(Collected data)
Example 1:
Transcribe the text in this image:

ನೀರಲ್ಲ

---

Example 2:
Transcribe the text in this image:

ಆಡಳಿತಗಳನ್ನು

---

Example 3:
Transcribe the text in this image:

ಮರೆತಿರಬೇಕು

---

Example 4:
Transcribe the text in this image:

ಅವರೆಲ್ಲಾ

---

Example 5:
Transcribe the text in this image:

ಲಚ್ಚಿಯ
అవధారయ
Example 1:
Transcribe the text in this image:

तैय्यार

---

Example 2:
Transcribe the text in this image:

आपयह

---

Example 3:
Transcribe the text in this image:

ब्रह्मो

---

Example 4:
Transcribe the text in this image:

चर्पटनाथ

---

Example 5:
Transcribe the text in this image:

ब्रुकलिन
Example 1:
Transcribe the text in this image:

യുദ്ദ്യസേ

» **REQUIRED ACTION**
Output all the lines above. Keep each one exact.

» **OUTPUT**
Example 1:
Transcribe the text in this image:

ನೀರಲ್ಲ

---

Example 2:
Transcribe the text in this image:

ಆಡಳಿತಗಳನ್ನು

---

Example 3:
Transcribe the text in this image:

ಮರೆತಿರಬೇಕು

---

Example 4:
Transcribe the text in this image:

ಅವರೆಲ್ಲಾ

---

Example 5:
Transcribe the text in this image:

ಲಚ್ಚಿಯ
అవధారయ
Example 1:
Transcribe the text in this image:

तैय्यार

---

Example 2:
Transcribe the text in this image:

आपयह

---

Example 3:
Transcribe the text in this image:

ब्रह्मो

---

Example 4:
Transcribe the text in this image:

चर्पटनाथ

---

Example 5:
Transcribe the text in this image:

ब्रुकलिन
Example 1:
Transcribe the text in this image:

യുദ്ദ്യസേ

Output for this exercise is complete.